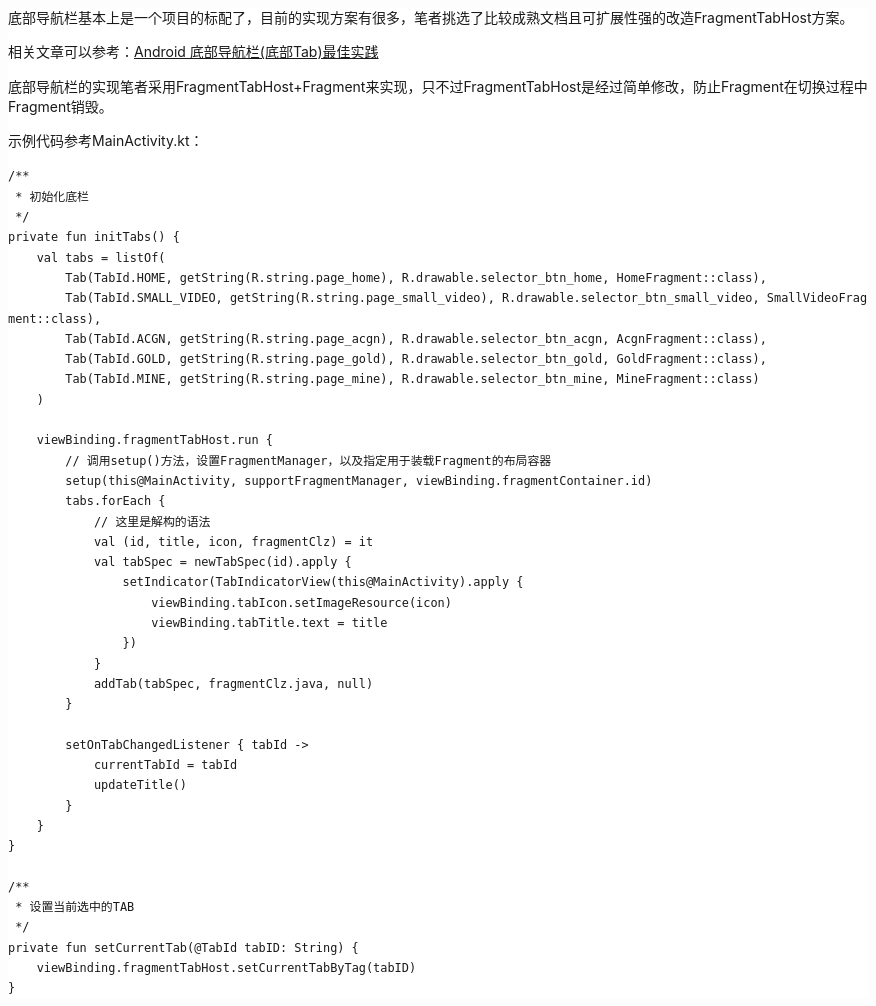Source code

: 底部导航栏基本上是一个项目的标配了，目前的实现方案有很多，笔者挑选了比较成熟文档且可扩展性强的改造FragmentTabHost方案。

相关文章可以参考：[Android 底部导航栏(底部Tab)最佳实践](https://www.jianshu.com/p/0b9d5777abba)

底部导航栏的实现笔者采用FragmentTabHost+Fragment来实现，只不过FragmentTabHost是经过简单修改，防止Fragment在切换过程中Fragment销毁。

示例代码参考MainActivity.kt：

```
/**
 * 初始化底栏
 */
private fun initTabs() {
    val tabs = listOf(
        Tab(TabId.HOME, getString(R.string.page_home), R.drawable.selector_btn_home, HomeFragment::class),
        Tab(TabId.SMALL_VIDEO, getString(R.string.page_small_video), R.drawable.selector_btn_small_video, SmallVideoFragment::class),
        Tab(TabId.ACGN, getString(R.string.page_acgn), R.drawable.selector_btn_acgn, AcgnFragment::class),
        Tab(TabId.GOLD, getString(R.string.page_gold), R.drawable.selector_btn_gold, GoldFragment::class),
        Tab(TabId.MINE, getString(R.string.page_mine), R.drawable.selector_btn_mine, MineFragment::class)
    )

    viewBinding.fragmentTabHost.run {
        // 调用setup()方法，设置FragmentManager，以及指定用于装载Fragment的布局容器
        setup(this@MainActivity, supportFragmentManager, viewBinding.fragmentContainer.id)
        tabs.forEach {
            // 这里是解构的语法
            val (id, title, icon, fragmentClz) = it
            val tabSpec = newTabSpec(id).apply {
                setIndicator(TabIndicatorView(this@MainActivity).apply {
                    viewBinding.tabIcon.setImageResource(icon)
                    viewBinding.tabTitle.text = title
                })
            }
            addTab(tabSpec, fragmentClz.java, null)
        }

        setOnTabChangedListener { tabId ->
            currentTabId = tabId
            updateTitle()
        }
    }
}

/**
 * 设置当前选中的TAB
 */
private fun setCurrentTab(@TabId tabID: String) {
    viewBinding.fragmentTabHost.setCurrentTabByTag(tabID)
}
```
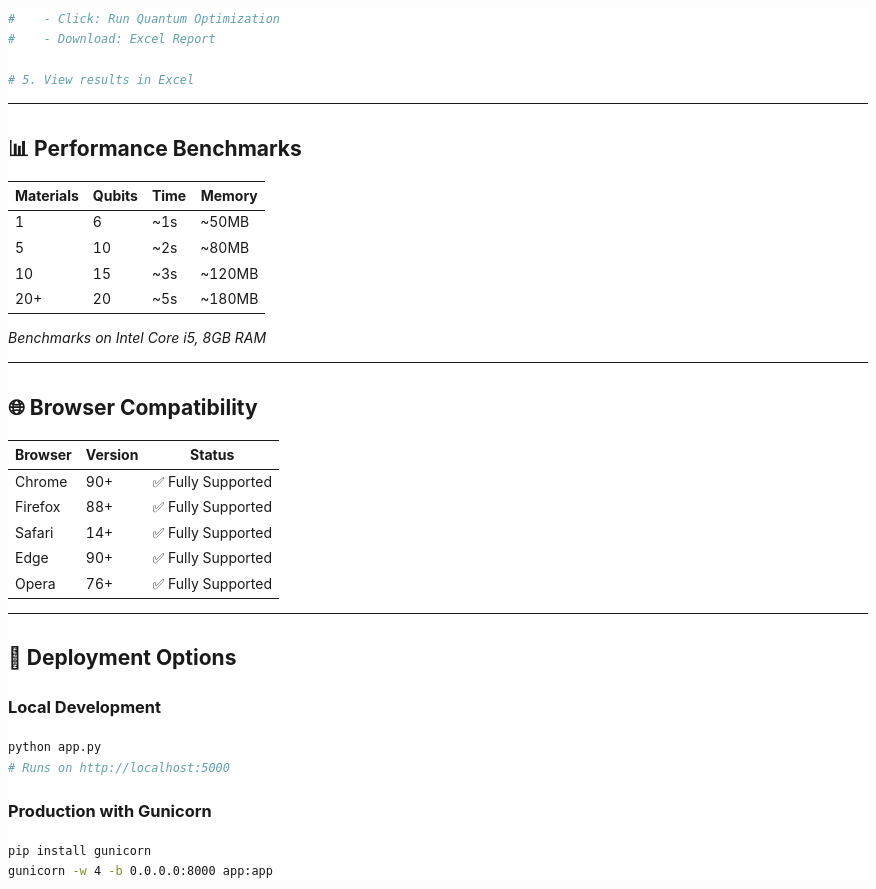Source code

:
```bash
#    - Click: Run Quantum Optimization
#    - Download: Excel Report

# 5. View results in Excel
```

---

## 📊 Performance Benchmarks

| Materials | Qubits | Time | Memory |
|-----------|--------|------|--------|
| 1 | 6 | ~1s | ~50MB |
| 5 | 10 | ~2s | ~80MB |
| 10 | 15 | ~3s | ~120MB |
| 20+ | 20 | ~5s | ~180MB |

*Benchmarks on Intel Core i5, 8GB RAM*

---

## 🌐 Browser Compatibility

| Browser | Version | Status |
|---------|---------|--------|
| Chrome | 90+ | ✅ Fully Supported |
| Firefox | 88+ | ✅ Fully Supported |
| Safari | 14+ | ✅ Fully Supported |
| Edge | 90+ | ✅ Fully Supported |
| Opera | 76+ | ✅ Fully Supported |

---

## 🔧 Deployment Options

### Local Development
```bash
python app.py
# Runs on http://localhost:5000
```

### Production with Gunicorn
```bash
pip install gunicorn
gunicorn -w 4 -b 0.0.0.0:8000 app:app
```
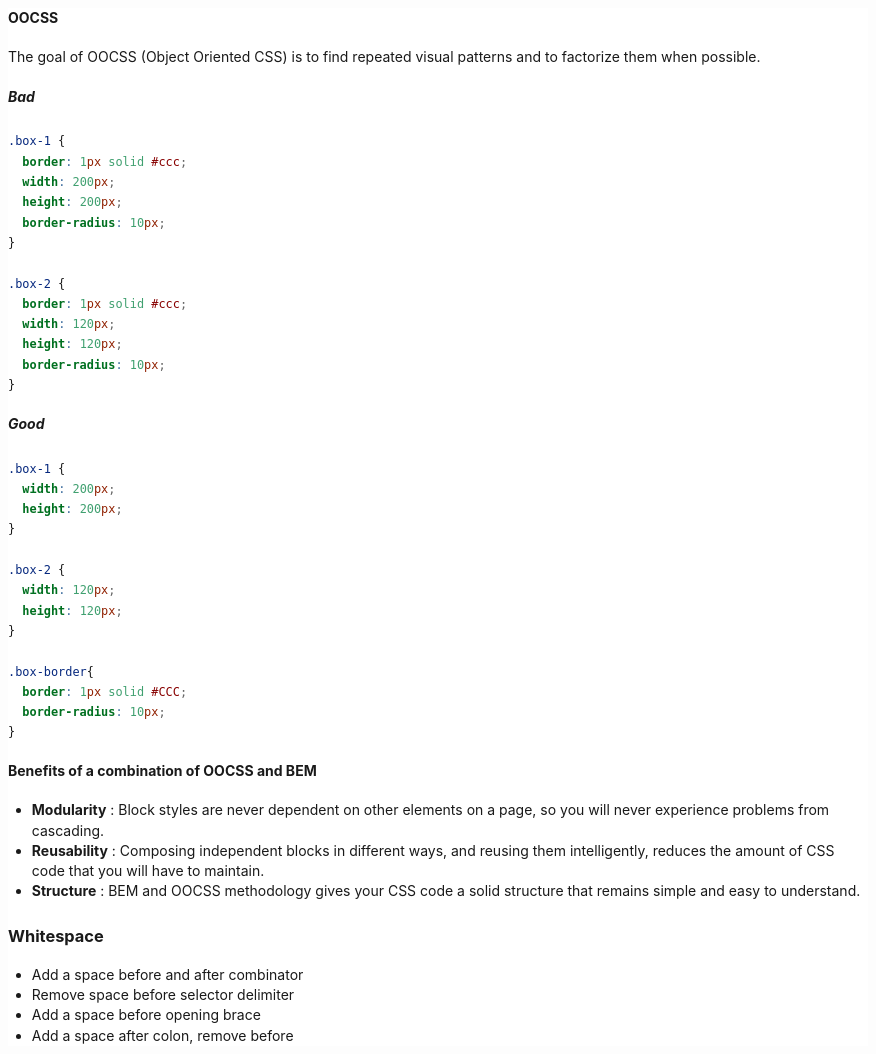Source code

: #### OOCSS
The goal of OOCSS (Object Oriented CSS) is to find repeated visual patterns and to factorize them when possible.

##### Bad

```css
.box-1 {
  border: 1px solid #ccc;
  width: 200px;
  height: 200px;
  border-radius: 10px;
}

.box-2 {
  border: 1px solid #ccc;
  width: 120px;
  height: 120px;
  border-radius: 10px;
}
```

##### Good

```css
.box-1 {
  width: 200px;
  height: 200px;
}

.box-2 {
  width: 120px;
  height: 120px;
}

.box-border{
  border: 1px solid #CCC;
  border-radius: 10px;
}
```

#### Benefits of a combination of OOCSS and BEM
- **Modularity** : Block styles are never dependent on other elements on a page, so you will never experience problems from cascading.
- **Reusability** : Composing independent blocks in different ways, and reusing them intelligently, reduces the amount of CSS code that you will have to maintain.
- **Structure** : BEM and OOCSS methodology gives your CSS code a solid structure that remains simple and easy to understand.

### Whitespace
- Add a space before and after combinator
- Remove space before selector delimiter
- Add a space before opening brace
- Add a space after colon, remove before
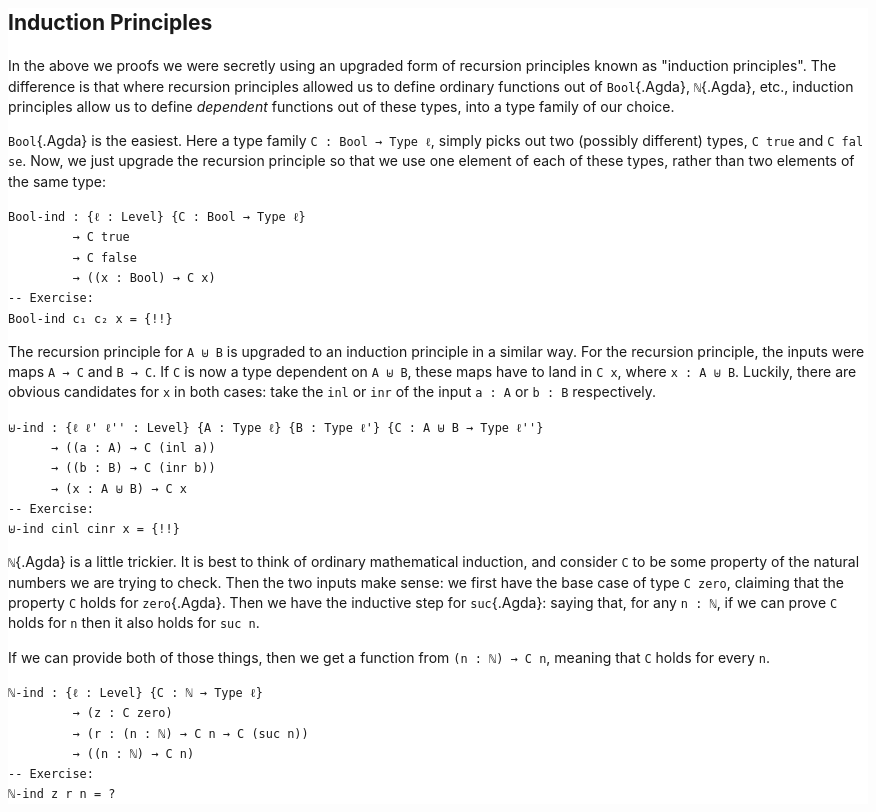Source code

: 
## Induction Principles

In the above we proofs we were secretly using an upgraded form of
recursion principles known as "induction principles". The difference
is that where recursion principles allowed us to define ordinary
functions out of `Bool`{.Agda}, `ℕ`{.Agda}, etc., induction principles
allow us to define *dependent* functions out of these types, into a
type family of our choice.

`Bool`{.Agda} is the easiest. Here a type family `C : Bool → Type ℓ`,
simply picks out two (possibly different) types, `C true` and `C false`.
Now, we just upgrade the recursion principle so that we use one element of
each of these types, rather than two elements of the same type:

```
Bool-ind : {ℓ : Level} {C : Bool → Type ℓ}
         → C true
         → C false
         → ((x : Bool) → C x)
-- Exercise:
Bool-ind c₁ c₂ x = {!!}
```

The recursion principle for `A ⊎ B` is upgraded to an induction
principle in a similar way. For the recursion principle, the inputs
were maps `A → C` and `B → C`. If `C` is now a type dependent on `A ⊎
B`, these maps have to land in `C x`, where `x : A ⊎ B`. Luckily,
there are obvious candidates for `x` in both cases: take the `inl` or
`inr` of the input `a : A` or `b : B` respectively.

```
⊎-ind : {ℓ ℓ' ℓ'' : Level} {A : Type ℓ} {B : Type ℓ'} {C : A ⊎ B → Type ℓ''}
      → ((a : A) → C (inl a))
      → ((b : B) → C (inr b))
      → (x : A ⊎ B) → C x
-- Exercise:
⊎-ind cinl cinr x = {!!}
```

`ℕ`{.Agda} is a little trickier. It is best to think of ordinary
mathematical induction, and consider `C` to be some property of the
natural numbers we are trying to check. Then the two inputs make
sense: we first have the base case of type `C zero`, claiming that the
property `C` holds for `zero`{.Agda}. Then we have the inductive step
for `suc`{.Agda}: saying that, for any `n : ℕ`, if we can prove `C`
holds for `n` then it also holds for `suc n`.

If we can provide both of those things, then we get a function from
`(n : ℕ) → C n`, meaning that `C` holds for every `n`.

```
ℕ-ind : {ℓ : Level} {C : ℕ → Type ℓ}
         → (z : C zero)
         → (r : (n : ℕ) → C n → C (suc n))
         → ((n : ℕ) → C n)
-- Exercise:
ℕ-ind z r n = ?
```

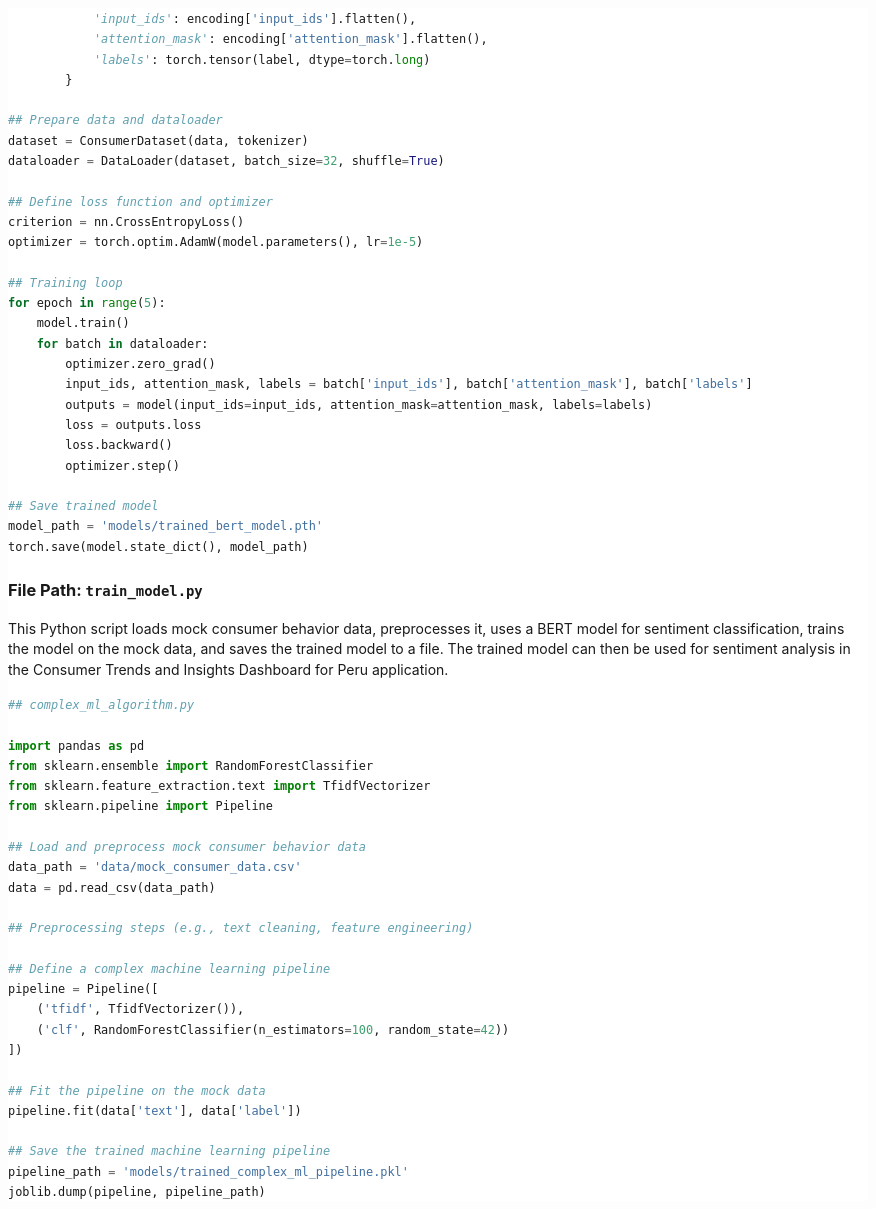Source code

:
 ```python
            'input_ids': encoding['input_ids'].flatten(),
            'attention_mask': encoding['attention_mask'].flatten(),
            'labels': torch.tensor(label, dtype=torch.long)
        }

## Prepare data and dataloader
dataset = ConsumerDataset(data, tokenizer)
dataloader = DataLoader(dataset, batch_size=32, shuffle=True)

## Define loss function and optimizer
criterion = nn.CrossEntropyLoss()
optimizer = torch.optim.AdamW(model.parameters(), lr=1e-5)

## Training loop
for epoch in range(5):
    model.train()
    for batch in dataloader:
        optimizer.zero_grad()
        input_ids, attention_mask, labels = batch['input_ids'], batch['attention_mask'], batch['labels']
        outputs = model(input_ids=input_ids, attention_mask=attention_mask, labels=labels)
        loss = outputs.loss
        loss.backward()
        optimizer.step()

## Save trained model
model_path = 'models/trained_bert_model.pth'
torch.save(model.state_dict(), model_path)
```

### File Path: `train_model.py`

This Python script loads mock consumer behavior data, preprocesses it, uses a BERT model for sentiment classification, trains the model on the mock data, and saves the trained model to a file. The trained model can then be used for sentiment analysis in the Consumer Trends and Insights Dashboard for Peru application.

```python
## complex_ml_algorithm.py

import pandas as pd
from sklearn.ensemble import RandomForestClassifier
from sklearn.feature_extraction.text import TfidfVectorizer
from sklearn.pipeline import Pipeline

## Load and preprocess mock consumer behavior data
data_path = 'data/mock_consumer_data.csv'
data = pd.read_csv(data_path)

## Preprocessing steps (e.g., text cleaning, feature engineering)

## Define a complex machine learning pipeline
pipeline = Pipeline([
    ('tfidf', TfidfVectorizer()),
    ('clf', RandomForestClassifier(n_estimators=100, random_state=42))
])

## Fit the pipeline on the mock data
pipeline.fit(data['text'], data['label'])

## Save the trained machine learning pipeline
pipeline_path = 'models/trained_complex_ml_pipeline.pkl'
joblib.dump(pipeline, pipeline_path)
```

____

WHAT THE TASK ASKS - Using the records above, report each line that contains the word "dataset" by copying it.

SOLUTION FOR THIS EXERCISE -
dataset = ConsumerDataset(data, tokenizer)
dataloader = DataLoader(dataset, batch_size=32, shuffle=True)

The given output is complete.